In fact, the bill went down for lack of Democratic votes, in particular those from Midwest coal and manufacturing states. Voters in those states have figured out that cap and tax is a redistributionist exercise from the carbon-dependent heartland to the richer coasts. A Democrat—Jay Rockefeller of West Virginia—is also leading the charge to repeal the EPA's climate "endangerment" regulation that imposes cap and trade though the backdoor.
The American Council for Capital Formation released a study on Senator John Kerry's "compromise" climate plan—which the greens castigated as too modest—that showed cumulative GDP losses of $2.1 trillion through 2030 and consumer electricity price increases up to 42%.
Environmentalists didn't even get consolation prizes like a "renewable portfolio standard," the mandate for utilities to generate a set percentage of their electricity from wind, solar and other marginal sources that was supposed to be their cap-and-tax fallback. The new oil and gas taxes that Mr. Obama endorsed in January, which would have run as high as $60 billion, didn't make Mr. Reid's cut either.
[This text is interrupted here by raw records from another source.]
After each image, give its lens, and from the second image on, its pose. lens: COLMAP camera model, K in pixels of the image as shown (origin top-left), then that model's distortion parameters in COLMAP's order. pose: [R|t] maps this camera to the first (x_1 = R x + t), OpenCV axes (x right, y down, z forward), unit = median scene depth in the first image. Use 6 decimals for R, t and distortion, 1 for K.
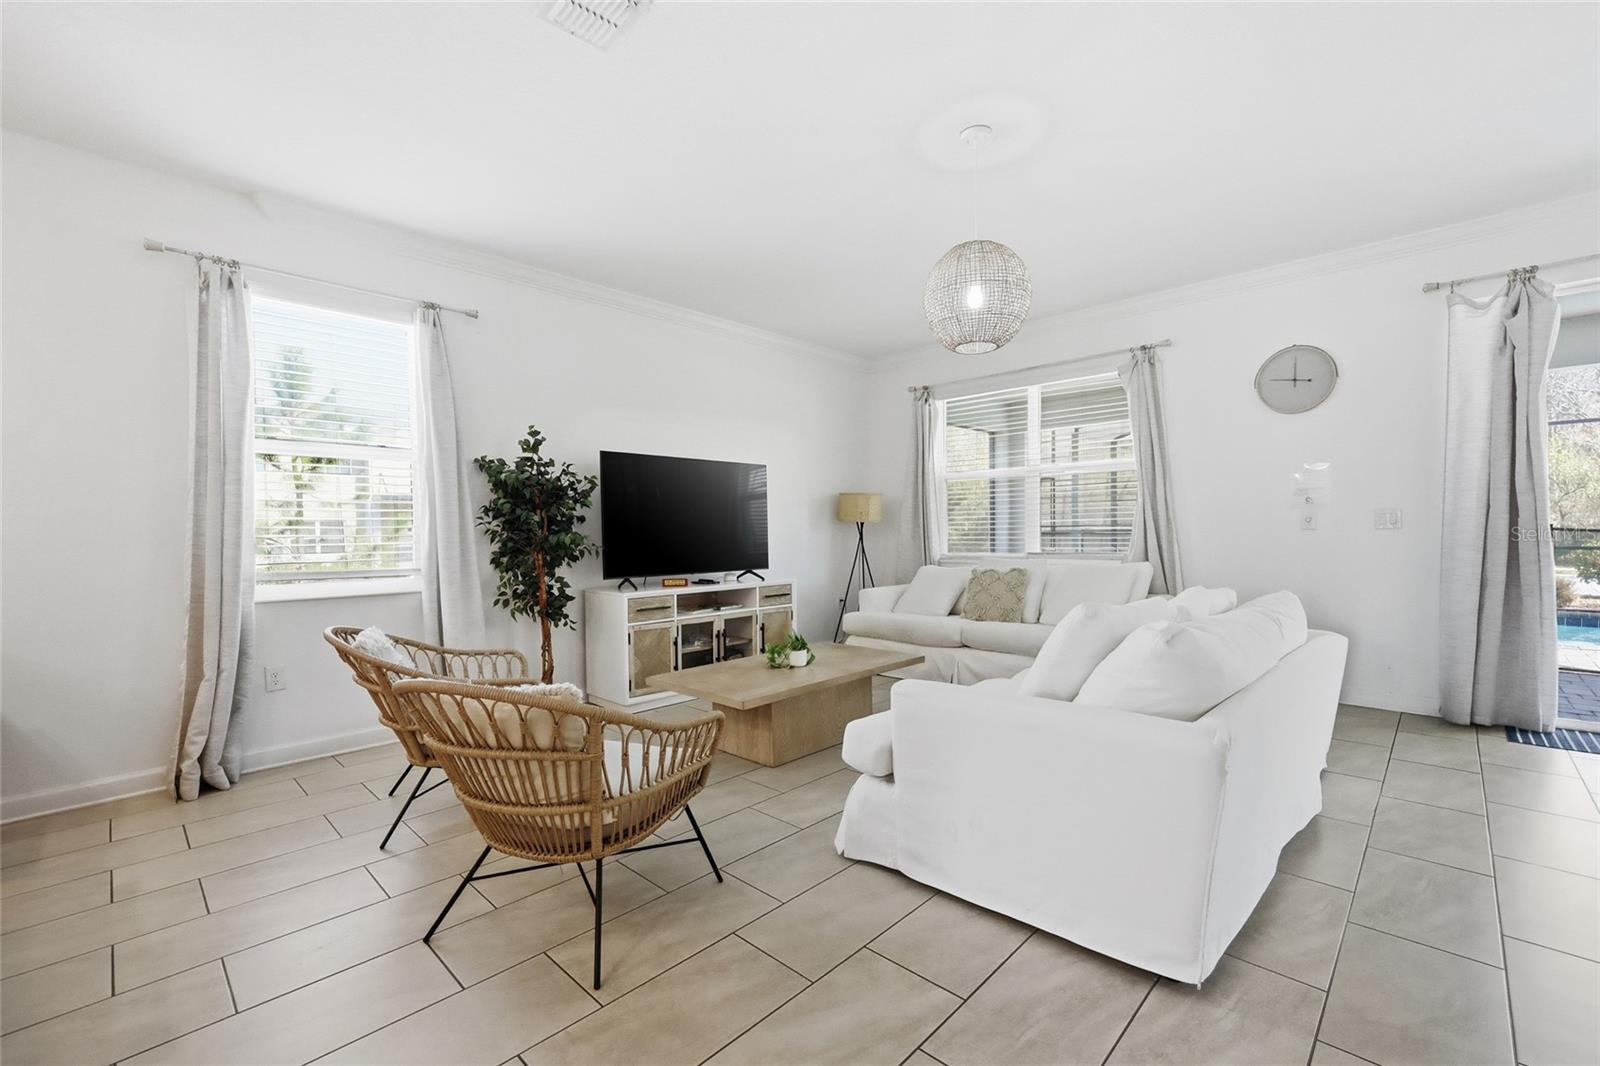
lens RADIAL K [[653.8, 0, 802.7], [0, 653.8, 541.1], [0, 0, 1]] dist [0.000749, 0.000046]
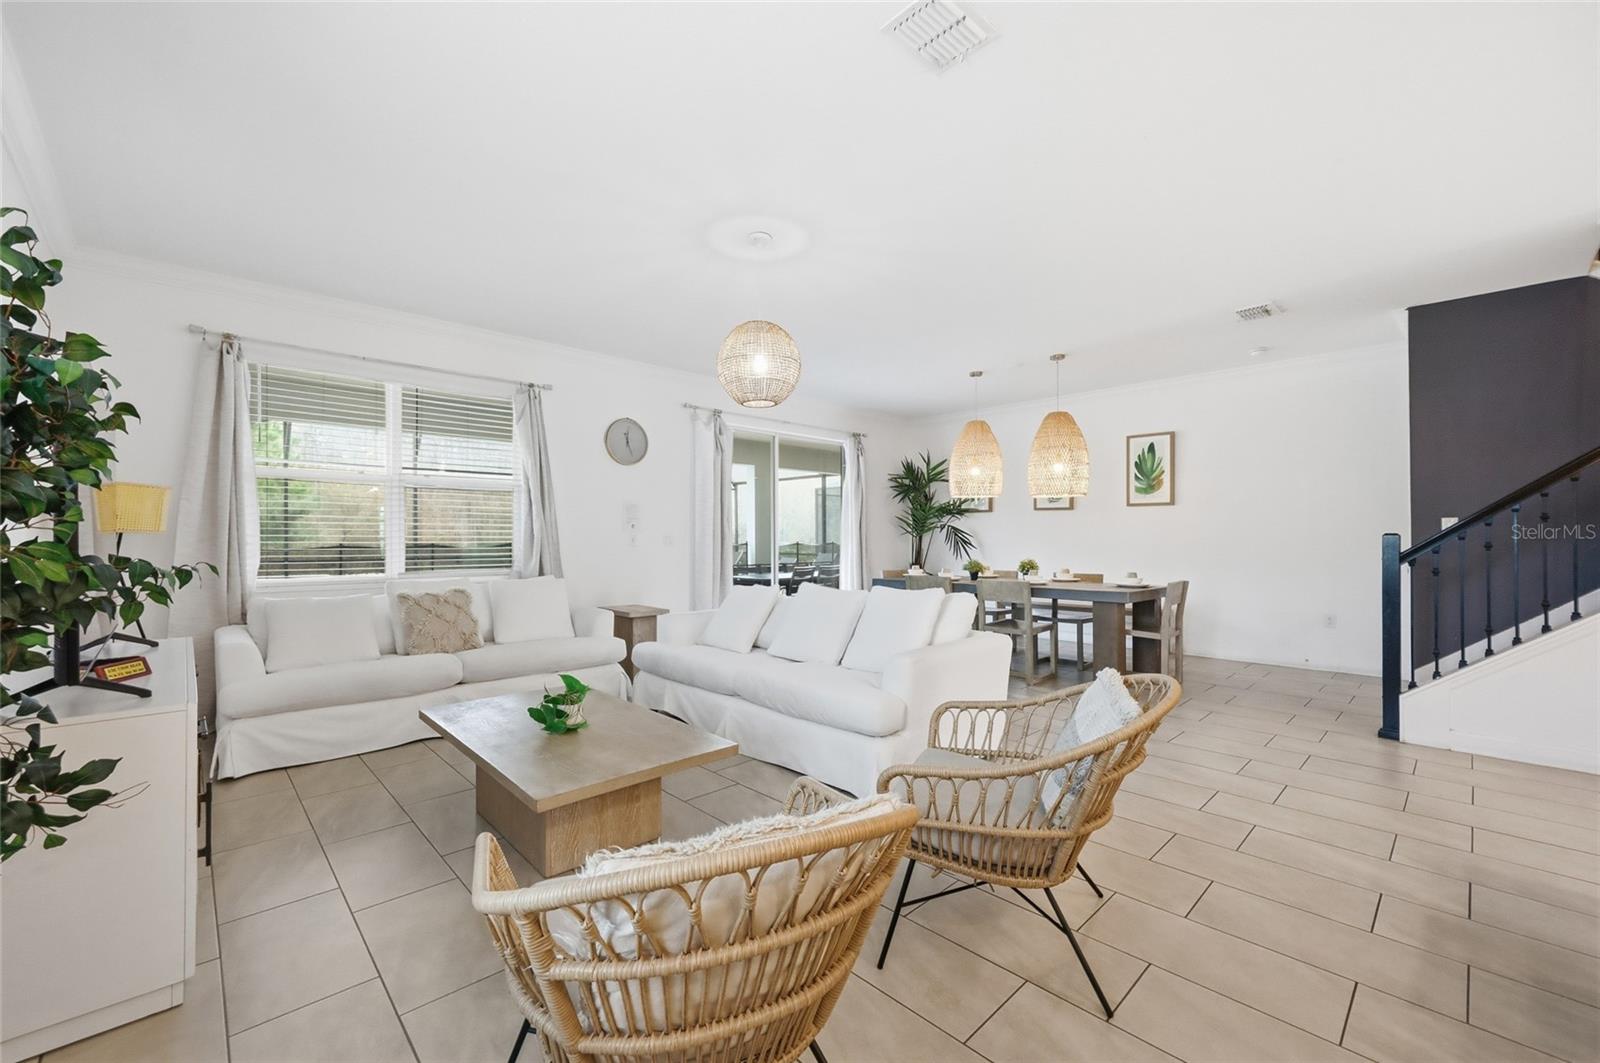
lens RADIAL K [[653.8, 0, 802.7], [0, 653.8, 539.6], [0, 0, 1]] dist [0.000749, 0.000046]
pose [[0.030366, 0.007399, 0.999511, -0.821006], [0.018788, 0.999792, -0.007971, -0.016640], [-0.999362, 0.019021, 0.030221, 0.714569]]
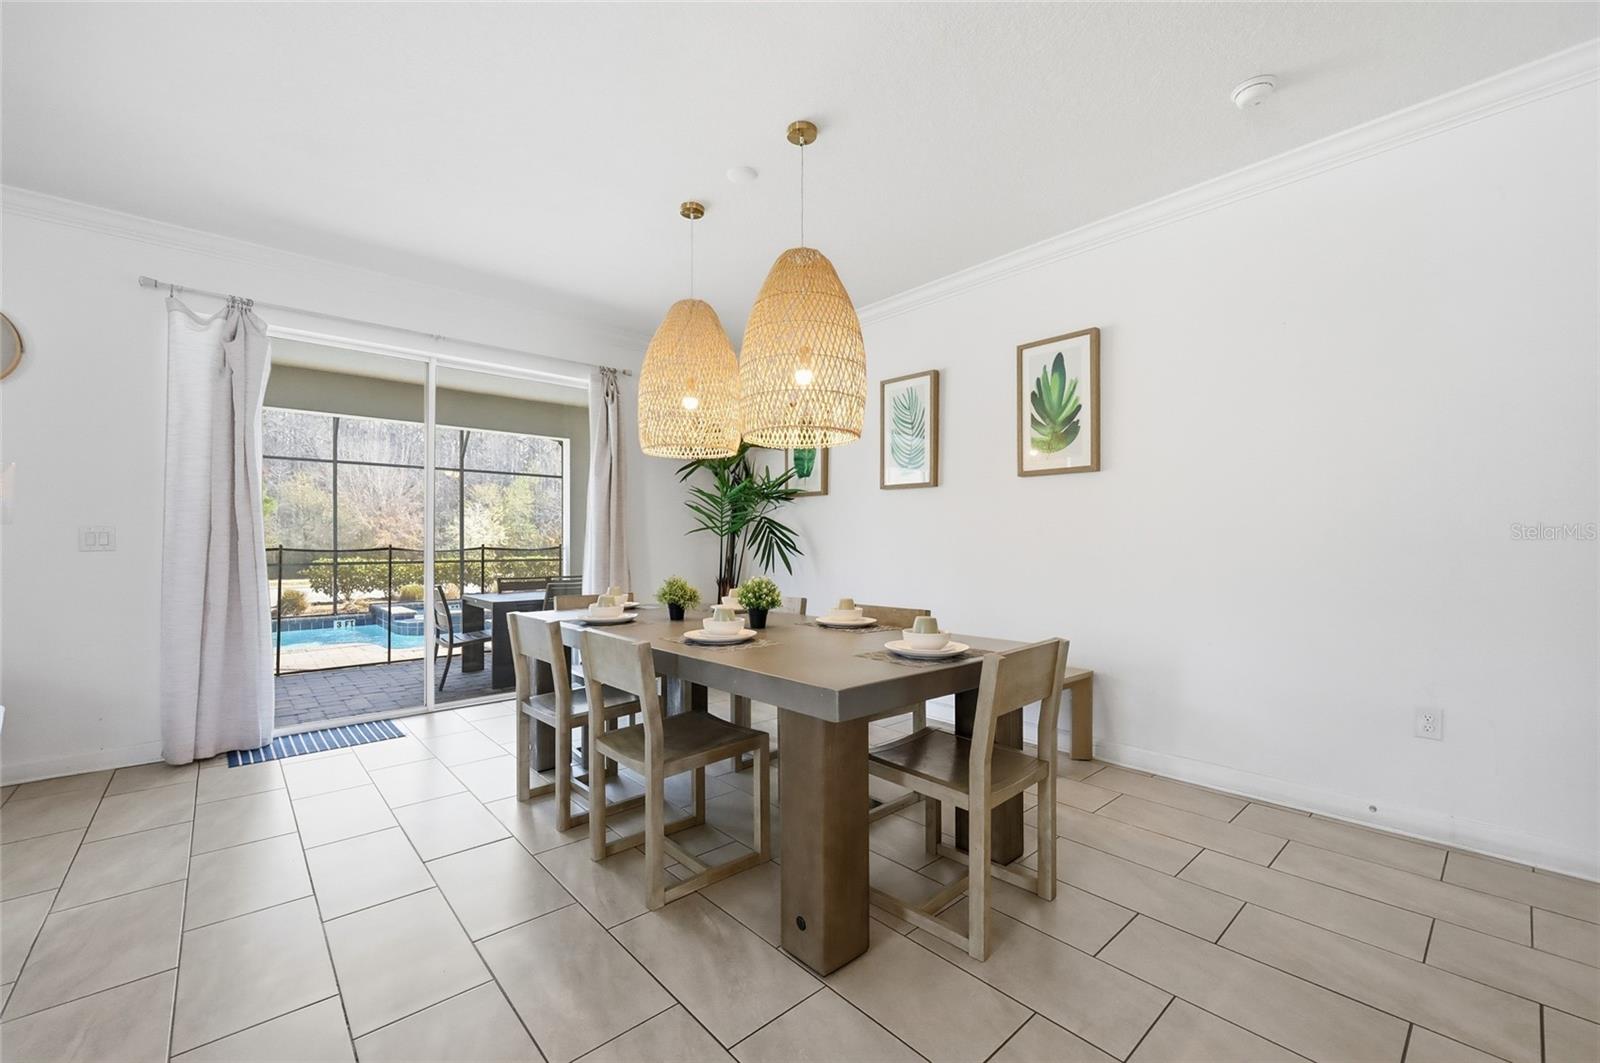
lens RADIAL K [[652.6, 0, 803.0], [0, 652.6, 544.8], [0, 0, 1]] dist [0.010795, 0.000158]
pose [[0.060502, 0.002472, 0.998165, 0.124262], [0.021361, 0.999765, -0.003771, -0.006324], [-0.997939, 0.021550, 0.060435, 0.064189]]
Left as collateral damage are House Democrats who Nancy Pelosi forced to walk point last year on a promise that the Senate would also take up the bill. Mrs. Pelosi has no regrets, last week calling that vote "one of our proudest boasts." The Blue Dog Democrats who voted for it will now deny paternity as they try to save their seats.
As for the Senate, Mr. Reid's new nonclimate energy bill is all about trying to link Republicans to Big Oil. With BP as the corporate villain, Democrats are proposing to lift the $75 million oil spill liability cap for economic damages to infinity. And to do so retroactively on all rig leases.
This is a bad-faith exercise. Mr. Reid knows that Democrats like Mary Landrieu of Louisiana have criticized Democratic proposals to set even a $10 billion cap, while Senate Republicans have proposed giving regulators the power to raise the cap based on specific circumstances. Mr. Reid's proposal is designed to throw a bouquet to the trial bar and undermine any grounds for compromise so Democrats can have an election issue.
The main effect, if it passed, would be to push the small- and mid-sized producers that account for most domestic drilling out of the Gulf, regardless of their safety records. Only the supermajors would be able to afford insurance under the unlimited liability regime.
A study by the consultant IHS Global Insight found that the vacuum of independent players would result in some 289,000 lost jobs in the Gulf states by 2015 and "significantly shrink offshore oil and gas activity, reduce the dynamism of the industry, and dilute U.S. technological and industry leadership."
Another Reid inspiration is a break-up of the Minerals Management Service. (The agency was recently renamed by the White House, like rebranding Philip Morris as Altria.) Liberals have always hated an agency that encourages energy production, not that another round of bureaucratic musical chairs will prevent the next blowout. In addition to ensuring higher energy costs and more green-tape delays, the reorganization will ensure that no one in government is accountable when the next leak does occur.
Whatever one thinks of the science of climate change, cap and tax is the wrong policy response. At enormous economic cost, it would do little to reduce global carbon emissions. To the extent that it reduces growth, it would make the world less able to cope with the consequences if temperatures do rise. The richer the world, the more resources the world will have to adapt and ameliorate bad effects.
Meantime, the failure of cap and tax removes one more threat to the still-mediocre economic recovery. With more such failures, Mr. Obama's approval rating might start rising too.